## PASSAGE PROVIDED
========

Wednesday, December 14, 2011

Mint-Chocolate Truffles

Decadent and sophisticated, truffles make a great Christmas present for friends, co-workers, and family. Plus, they are relatively easy to make. I don't even know how many truffle recipes I looked through in trying to find the perfect recipe. Martha Stewart alone had at least eight. Nearly every chocolate manufacturer also had a truffle recipe. Not to mention countless blog recipes. From my research I learned:

1.) use quality chocolate (duh)
2.) the amount of whipping cream or butter you use determines the pliability of the chocolate
3.) there are endless flavor variations (and I wanted to try them all)
4.) all truffle recipes are pretty much the same

For my truffles I used whipping cream instead of butter or a cream-butter combination simply because I think that the whipping cream gives the chocolate a richer taste than the butter (However, I do use butter to make my Rocky Road Chocolate Log). Narrowing down what flavor I wanted to make was nearly impossible. Years ago I bought a bottle of chocolate-raspberry rum in the Virgins Islands. It was divine and I used to put it in cakes, fillings, frostings, hot chocolate . . . Man, did I wish I still had some of it left for the truffles. I debated using the brandy and Malibu rum we have in the house. I restrained myself from going out and buying Bailey's Irish Cream (next year for sure) or an orange liqueur. Finally, I decided on mint-chocolate truffles since I already had the mint extract and, as I've mentioned before, Eric loves everything mint.

========

## SUPPLIED RECORDS
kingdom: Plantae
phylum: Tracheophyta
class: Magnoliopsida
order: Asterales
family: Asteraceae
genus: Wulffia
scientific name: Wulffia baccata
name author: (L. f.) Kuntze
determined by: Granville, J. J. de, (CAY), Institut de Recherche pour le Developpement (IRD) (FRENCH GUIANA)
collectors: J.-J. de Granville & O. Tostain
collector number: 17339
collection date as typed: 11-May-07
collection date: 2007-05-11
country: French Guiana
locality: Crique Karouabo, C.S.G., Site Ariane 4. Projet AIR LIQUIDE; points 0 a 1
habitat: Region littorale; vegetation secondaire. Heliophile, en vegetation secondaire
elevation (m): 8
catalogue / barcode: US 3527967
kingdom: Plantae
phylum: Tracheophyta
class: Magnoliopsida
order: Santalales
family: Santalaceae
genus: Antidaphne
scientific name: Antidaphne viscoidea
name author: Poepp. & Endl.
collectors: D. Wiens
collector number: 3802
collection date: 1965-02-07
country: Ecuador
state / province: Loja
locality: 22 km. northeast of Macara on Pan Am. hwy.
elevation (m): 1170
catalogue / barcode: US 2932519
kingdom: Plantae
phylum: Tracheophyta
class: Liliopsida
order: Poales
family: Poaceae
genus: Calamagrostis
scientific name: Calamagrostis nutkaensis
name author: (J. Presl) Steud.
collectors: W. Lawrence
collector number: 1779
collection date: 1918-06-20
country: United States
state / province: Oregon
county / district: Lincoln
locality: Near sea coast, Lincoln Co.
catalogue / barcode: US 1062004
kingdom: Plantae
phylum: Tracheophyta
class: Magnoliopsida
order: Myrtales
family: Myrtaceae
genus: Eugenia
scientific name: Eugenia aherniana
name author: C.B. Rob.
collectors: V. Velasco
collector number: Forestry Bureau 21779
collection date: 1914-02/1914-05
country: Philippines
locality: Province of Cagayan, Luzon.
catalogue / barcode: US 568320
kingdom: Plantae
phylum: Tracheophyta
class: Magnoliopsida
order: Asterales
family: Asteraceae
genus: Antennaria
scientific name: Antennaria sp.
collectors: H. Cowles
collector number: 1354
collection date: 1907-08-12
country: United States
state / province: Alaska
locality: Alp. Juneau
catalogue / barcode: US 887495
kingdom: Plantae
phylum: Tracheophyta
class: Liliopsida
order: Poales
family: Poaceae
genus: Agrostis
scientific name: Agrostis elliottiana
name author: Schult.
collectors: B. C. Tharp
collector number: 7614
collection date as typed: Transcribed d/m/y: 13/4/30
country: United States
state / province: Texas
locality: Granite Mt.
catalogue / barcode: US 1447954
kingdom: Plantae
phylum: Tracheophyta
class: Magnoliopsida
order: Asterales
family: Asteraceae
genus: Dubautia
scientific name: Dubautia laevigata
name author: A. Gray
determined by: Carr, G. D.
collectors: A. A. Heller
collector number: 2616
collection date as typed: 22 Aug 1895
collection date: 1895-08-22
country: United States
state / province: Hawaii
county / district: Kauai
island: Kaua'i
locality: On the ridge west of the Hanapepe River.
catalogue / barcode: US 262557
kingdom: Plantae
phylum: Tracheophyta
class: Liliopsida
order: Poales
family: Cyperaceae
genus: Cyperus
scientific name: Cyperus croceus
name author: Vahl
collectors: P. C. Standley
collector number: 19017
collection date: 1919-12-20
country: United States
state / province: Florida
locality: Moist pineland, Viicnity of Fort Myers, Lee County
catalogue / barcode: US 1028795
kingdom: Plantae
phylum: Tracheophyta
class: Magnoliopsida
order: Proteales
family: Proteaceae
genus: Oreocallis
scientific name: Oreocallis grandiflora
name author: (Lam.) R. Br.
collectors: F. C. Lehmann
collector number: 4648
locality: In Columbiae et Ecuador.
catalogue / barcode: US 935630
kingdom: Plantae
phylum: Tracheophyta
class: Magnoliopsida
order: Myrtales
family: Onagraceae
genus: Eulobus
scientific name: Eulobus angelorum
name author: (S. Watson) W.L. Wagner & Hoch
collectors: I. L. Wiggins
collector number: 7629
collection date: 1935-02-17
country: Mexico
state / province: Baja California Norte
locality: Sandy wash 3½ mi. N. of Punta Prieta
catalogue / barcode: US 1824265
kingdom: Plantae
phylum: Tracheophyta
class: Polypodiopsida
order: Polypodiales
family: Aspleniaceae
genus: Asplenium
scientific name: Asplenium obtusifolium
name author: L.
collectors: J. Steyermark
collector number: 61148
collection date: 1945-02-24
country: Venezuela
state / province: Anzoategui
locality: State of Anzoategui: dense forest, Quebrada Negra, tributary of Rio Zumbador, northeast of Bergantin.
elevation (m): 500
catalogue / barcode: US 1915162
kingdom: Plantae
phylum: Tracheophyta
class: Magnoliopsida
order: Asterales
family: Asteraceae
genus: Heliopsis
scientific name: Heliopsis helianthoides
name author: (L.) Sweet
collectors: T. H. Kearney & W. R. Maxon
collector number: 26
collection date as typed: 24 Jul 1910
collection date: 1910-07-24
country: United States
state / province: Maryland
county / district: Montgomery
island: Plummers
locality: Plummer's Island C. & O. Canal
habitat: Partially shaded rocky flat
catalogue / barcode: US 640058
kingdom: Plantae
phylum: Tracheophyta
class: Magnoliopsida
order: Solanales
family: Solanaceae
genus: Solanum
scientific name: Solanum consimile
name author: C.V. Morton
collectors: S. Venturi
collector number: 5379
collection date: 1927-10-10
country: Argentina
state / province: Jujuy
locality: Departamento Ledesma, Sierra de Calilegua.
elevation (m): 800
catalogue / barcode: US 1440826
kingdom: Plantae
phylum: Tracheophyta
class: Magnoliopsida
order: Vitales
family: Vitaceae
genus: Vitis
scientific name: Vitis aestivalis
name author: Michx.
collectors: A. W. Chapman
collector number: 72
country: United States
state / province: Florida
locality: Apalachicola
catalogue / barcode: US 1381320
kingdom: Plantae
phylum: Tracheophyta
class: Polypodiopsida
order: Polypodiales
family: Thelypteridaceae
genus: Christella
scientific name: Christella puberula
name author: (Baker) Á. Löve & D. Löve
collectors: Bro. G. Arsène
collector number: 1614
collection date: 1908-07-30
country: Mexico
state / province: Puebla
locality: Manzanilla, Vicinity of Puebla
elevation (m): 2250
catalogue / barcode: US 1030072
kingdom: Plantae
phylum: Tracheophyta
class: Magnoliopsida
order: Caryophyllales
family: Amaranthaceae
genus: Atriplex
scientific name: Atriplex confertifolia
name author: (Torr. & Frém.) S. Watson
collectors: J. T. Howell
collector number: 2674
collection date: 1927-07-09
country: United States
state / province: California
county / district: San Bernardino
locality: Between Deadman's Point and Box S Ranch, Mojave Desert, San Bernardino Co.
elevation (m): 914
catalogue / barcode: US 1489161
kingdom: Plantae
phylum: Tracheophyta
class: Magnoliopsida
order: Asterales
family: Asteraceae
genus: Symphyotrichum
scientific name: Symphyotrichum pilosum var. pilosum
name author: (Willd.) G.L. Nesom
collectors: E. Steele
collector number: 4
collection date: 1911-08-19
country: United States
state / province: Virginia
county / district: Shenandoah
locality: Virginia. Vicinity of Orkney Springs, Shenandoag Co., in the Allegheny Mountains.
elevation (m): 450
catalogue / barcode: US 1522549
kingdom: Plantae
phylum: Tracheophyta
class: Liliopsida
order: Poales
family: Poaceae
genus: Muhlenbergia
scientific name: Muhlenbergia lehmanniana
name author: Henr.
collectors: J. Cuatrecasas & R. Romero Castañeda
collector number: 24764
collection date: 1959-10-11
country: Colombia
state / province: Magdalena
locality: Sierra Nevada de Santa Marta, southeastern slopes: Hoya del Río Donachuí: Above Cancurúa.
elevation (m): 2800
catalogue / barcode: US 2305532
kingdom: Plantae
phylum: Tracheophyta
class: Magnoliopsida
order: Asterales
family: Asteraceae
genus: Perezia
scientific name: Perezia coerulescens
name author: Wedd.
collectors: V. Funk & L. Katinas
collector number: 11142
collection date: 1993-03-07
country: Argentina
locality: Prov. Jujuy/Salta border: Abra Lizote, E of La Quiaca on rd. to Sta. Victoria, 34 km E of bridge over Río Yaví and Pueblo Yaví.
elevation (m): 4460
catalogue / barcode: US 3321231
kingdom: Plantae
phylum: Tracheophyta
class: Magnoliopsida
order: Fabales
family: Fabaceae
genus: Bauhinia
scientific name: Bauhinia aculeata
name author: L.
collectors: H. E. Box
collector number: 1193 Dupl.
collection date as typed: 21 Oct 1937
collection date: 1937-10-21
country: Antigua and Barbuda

========

## GIVEN TASK A
According to the truffle post, why was whipping cream used instead of butter?
## GIVEN TASK B
Can you copy out, word for word, everything in the listing from the line that contains "locality: Manzanilla, Vicinity of Puebla" down to the line that contains "state / province: Magdalena", including both of those lines?

## EXERCISE SOLUTION A
Because whipping cream is thought to give the chocolate a richer taste than butter.

## EXERCISE SOLUTION B
locality: Manzanilla, Vicinity of Puebla
elevation (m): 2250
catalogue / barcode: US 1030072
kingdom: Plantae
phylum: Tracheophyta
class: Magnoliopsida
order: Caryophyllales
family: Amaranthaceae
genus: Atriplex
scientific name: Atriplex confertifolia
name author: (Torr. & Frém.) S. Watson
collectors: J. T. Howell
collector number: 2674
collection date: 1927-07-09
country: United States
state / province: California
county / district: San Bernardino
locality: Between Deadman's Point and Box S Ranch, Mojave Desert, San Bernardino Co.
elevation (m): 914
catalogue / barcode: US 1489161
kingdom: Plantae
phylum: Tracheophyta
class: Magnoliopsida
order: Asterales
family: Asteraceae
genus: Symphyotrichum
scientific name: Symphyotrichum pilosum var. pilosum
name author: (Willd.) G.L. Nesom
collectors: E. Steele
collector number: 4
collection date: 1911-08-19
country: United States
state / province: Virginia
county / district: Shenandoah
locality: Virginia. Vicinity of Orkney Springs, Shenandoag Co., in the Allegheny Mountains.
elevation (m): 450
catalogue / barcode: US 1522549
kingdom: Plantae
phylum: Tracheophyta
class: Liliopsida
order: Poales
family: Poaceae
genus: Muhlenbergia
scientific name: Muhlenbergia lehmanniana
name author: Henr.
collectors: J. Cuatrecasas & R. Romero Castañeda
collector number: 24764
collection date: 1959-10-11
country: Colombia
state / province: Magdalena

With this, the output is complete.